BEGIN MATERIAL FOR THIS EXERCISE

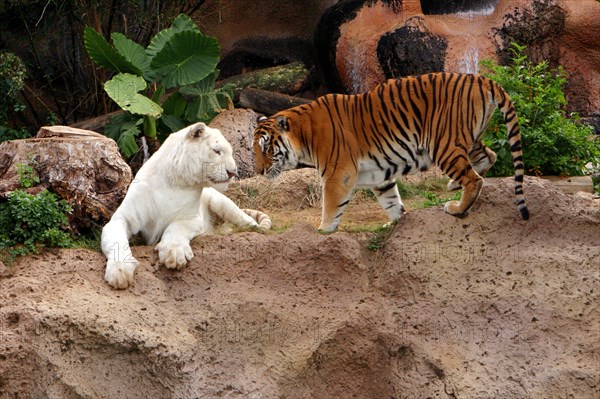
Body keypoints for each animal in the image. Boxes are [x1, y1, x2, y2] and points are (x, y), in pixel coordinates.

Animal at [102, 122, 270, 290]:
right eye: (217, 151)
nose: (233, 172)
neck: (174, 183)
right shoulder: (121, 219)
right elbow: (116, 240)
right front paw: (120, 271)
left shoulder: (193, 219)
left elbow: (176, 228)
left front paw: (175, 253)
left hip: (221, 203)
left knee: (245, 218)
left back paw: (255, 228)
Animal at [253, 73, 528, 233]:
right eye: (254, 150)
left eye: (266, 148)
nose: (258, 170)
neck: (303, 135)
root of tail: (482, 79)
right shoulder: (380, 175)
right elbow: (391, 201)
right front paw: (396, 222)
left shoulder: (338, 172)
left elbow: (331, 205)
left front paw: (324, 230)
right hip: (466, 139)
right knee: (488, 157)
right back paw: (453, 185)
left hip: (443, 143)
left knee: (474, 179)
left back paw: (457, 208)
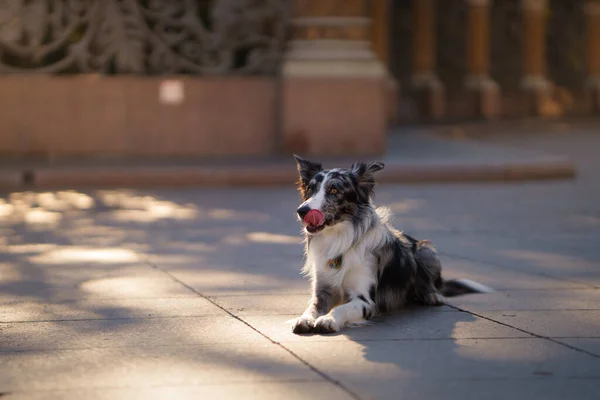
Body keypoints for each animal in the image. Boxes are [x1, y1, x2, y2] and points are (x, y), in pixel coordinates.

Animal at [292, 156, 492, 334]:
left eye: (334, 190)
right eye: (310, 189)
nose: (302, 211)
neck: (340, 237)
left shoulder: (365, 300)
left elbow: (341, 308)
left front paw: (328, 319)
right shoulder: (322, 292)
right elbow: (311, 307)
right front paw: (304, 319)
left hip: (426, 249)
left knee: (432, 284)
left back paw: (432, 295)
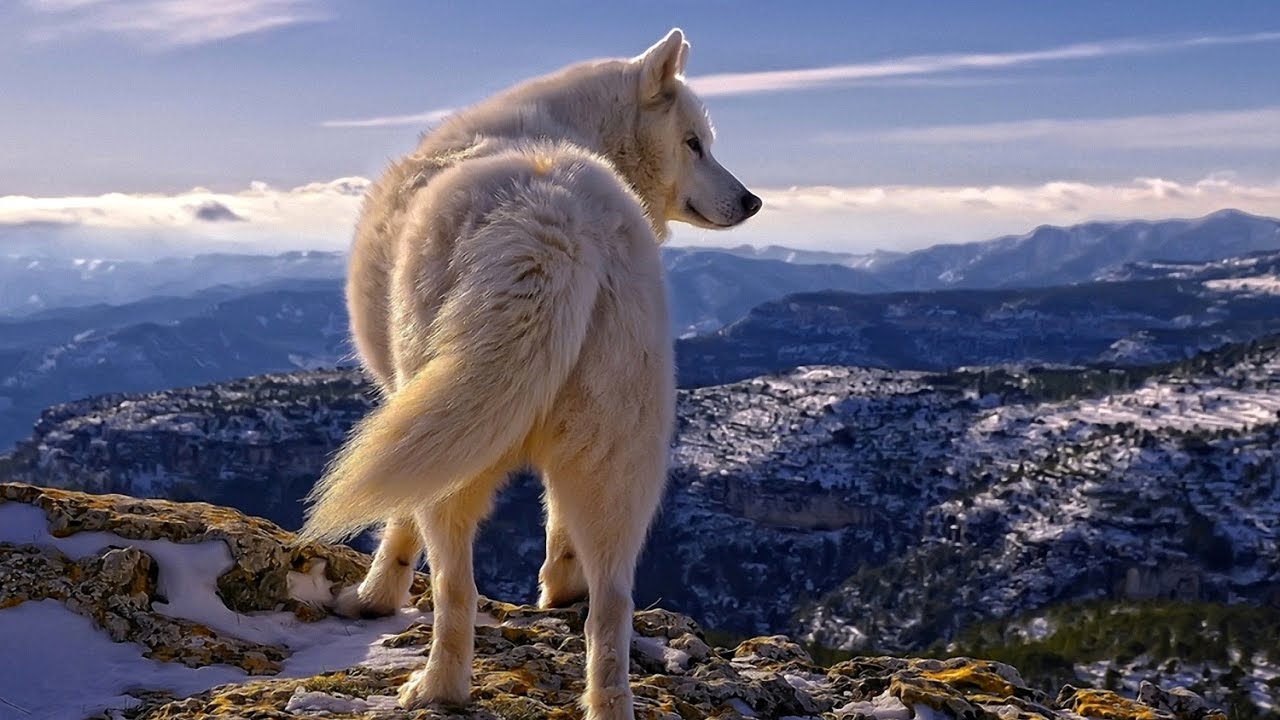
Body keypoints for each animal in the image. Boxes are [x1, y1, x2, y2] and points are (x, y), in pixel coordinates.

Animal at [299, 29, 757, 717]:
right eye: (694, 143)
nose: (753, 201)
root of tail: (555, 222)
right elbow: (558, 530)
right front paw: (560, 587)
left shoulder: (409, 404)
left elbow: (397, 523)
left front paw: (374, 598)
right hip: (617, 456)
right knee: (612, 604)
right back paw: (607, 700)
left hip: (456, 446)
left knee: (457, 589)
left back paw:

END MATERIAL FOR THIS EXERCISE

WHAT NEEDS TO BE DONE:
Reprint the whole listing verbatim except for the pictures.

SOLUTION FOR THIS TASK:
Body keypoints for each animal in the image. Boxes are [x1, y1, x2, y2] and points are (x, y), in pixel coordinates.

Animal at [102, 122, 270, 290]:
right eye: (217, 151)
nose: (233, 172)
neck: (174, 183)
right shoulder: (121, 219)
right elbow: (116, 240)
right front paw: (120, 271)
left shoulder: (193, 219)
left elbow: (176, 228)
left front paw: (175, 253)
left hip: (221, 203)
left knee: (245, 218)
left back paw: (255, 228)
Animal at [253, 73, 528, 233]:
right eye: (254, 150)
left eye: (266, 148)
nose: (258, 170)
neck: (303, 135)
root of tail: (482, 79)
right shoulder: (380, 175)
right elbow: (391, 201)
right front paw: (396, 222)
left shoulder: (338, 172)
left elbow: (331, 205)
left front paw: (324, 230)
right hip: (466, 139)
right knee: (488, 157)
right back paw: (453, 185)
left hip: (443, 143)
left knee: (474, 179)
left back paw: (457, 208)
Body keypoints for each animal in the image. Boxes are [x1, y1, x2, y2] and points are (x, y), in pixel coordinates.

Animal at [292, 156, 492, 334]:
left eye: (334, 190)
right eye: (310, 189)
nose: (302, 211)
neck: (340, 237)
left shoulder: (365, 300)
left elbow: (341, 308)
left front paw: (328, 319)
right shoulder: (322, 292)
right elbow: (311, 307)
right front paw: (304, 319)
left hip: (426, 249)
left knee: (432, 284)
left back paw: (432, 295)
Body keypoints for each animal in the image. Boxes are [x1, y1, x2, y2] and points are (x, y), in pixel coordinates.

Animal at [299, 29, 757, 717]:
right eye: (694, 143)
nose: (753, 201)
root of tail: (555, 222)
right elbow: (558, 530)
right front paw: (560, 587)
left shoulder: (409, 404)
left elbow: (397, 523)
left front paw: (374, 598)
right hip: (617, 456)
right knee: (612, 604)
right back paw: (607, 700)
left hip: (456, 446)
left knee: (457, 589)
left back paw:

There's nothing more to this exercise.